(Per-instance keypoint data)
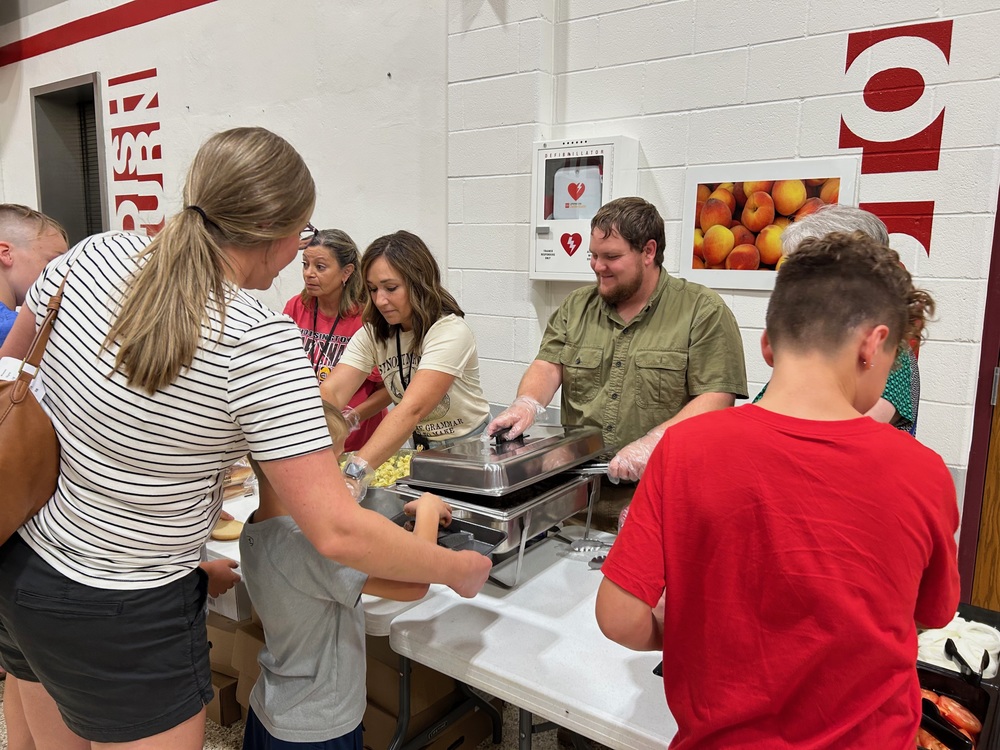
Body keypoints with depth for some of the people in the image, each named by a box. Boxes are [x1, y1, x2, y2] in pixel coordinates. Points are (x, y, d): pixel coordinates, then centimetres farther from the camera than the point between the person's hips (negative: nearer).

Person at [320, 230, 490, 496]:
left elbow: (413, 408, -33)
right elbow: (331, 392, -15)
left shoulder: (450, 331, -21)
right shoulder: (372, 335, -3)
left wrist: (356, 472, -43)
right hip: (418, 445, 4)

**WORK TO BE COMPLETED:**
Pull out every line of the items above that contains the word "right", matching case exactly.

**RESPONSE:**
right elbow: (331, 392, -15)
right shoulder: (372, 335, -3)
right hip: (418, 445, 4)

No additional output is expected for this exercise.